• **DATA FOR THIS TASK**

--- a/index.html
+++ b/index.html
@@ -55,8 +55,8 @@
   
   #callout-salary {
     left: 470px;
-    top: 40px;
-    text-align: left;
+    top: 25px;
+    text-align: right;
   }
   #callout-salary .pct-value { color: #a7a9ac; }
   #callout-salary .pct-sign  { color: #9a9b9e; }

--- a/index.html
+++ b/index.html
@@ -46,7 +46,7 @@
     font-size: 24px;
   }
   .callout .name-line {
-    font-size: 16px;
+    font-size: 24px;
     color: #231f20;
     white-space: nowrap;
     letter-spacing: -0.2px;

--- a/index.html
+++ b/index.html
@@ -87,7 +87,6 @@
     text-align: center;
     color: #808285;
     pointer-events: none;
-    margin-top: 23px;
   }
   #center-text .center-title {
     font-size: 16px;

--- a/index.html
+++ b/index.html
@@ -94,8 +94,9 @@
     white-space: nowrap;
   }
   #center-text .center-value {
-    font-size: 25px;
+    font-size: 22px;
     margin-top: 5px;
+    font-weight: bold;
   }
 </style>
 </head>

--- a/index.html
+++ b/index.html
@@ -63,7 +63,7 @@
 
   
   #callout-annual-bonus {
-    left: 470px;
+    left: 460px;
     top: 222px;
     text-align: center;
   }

--

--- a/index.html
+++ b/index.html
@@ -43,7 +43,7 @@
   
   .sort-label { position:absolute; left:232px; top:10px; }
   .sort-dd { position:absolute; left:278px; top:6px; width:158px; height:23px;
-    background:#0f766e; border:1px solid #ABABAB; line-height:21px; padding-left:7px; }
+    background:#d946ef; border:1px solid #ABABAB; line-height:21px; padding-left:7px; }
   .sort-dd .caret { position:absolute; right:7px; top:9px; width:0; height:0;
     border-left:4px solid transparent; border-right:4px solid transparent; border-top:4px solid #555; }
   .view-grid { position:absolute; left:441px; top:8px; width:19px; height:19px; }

• **TASK ITEM**
Look over the listing and return each line that holds "salary".

• **SOLUTION TO THE PROBLEM**
   #callout-salary {
   #callout-salary .pct-value { color: #a7a9ac; }
   #callout-salary .pct-sign  { color: #9a9b9e; }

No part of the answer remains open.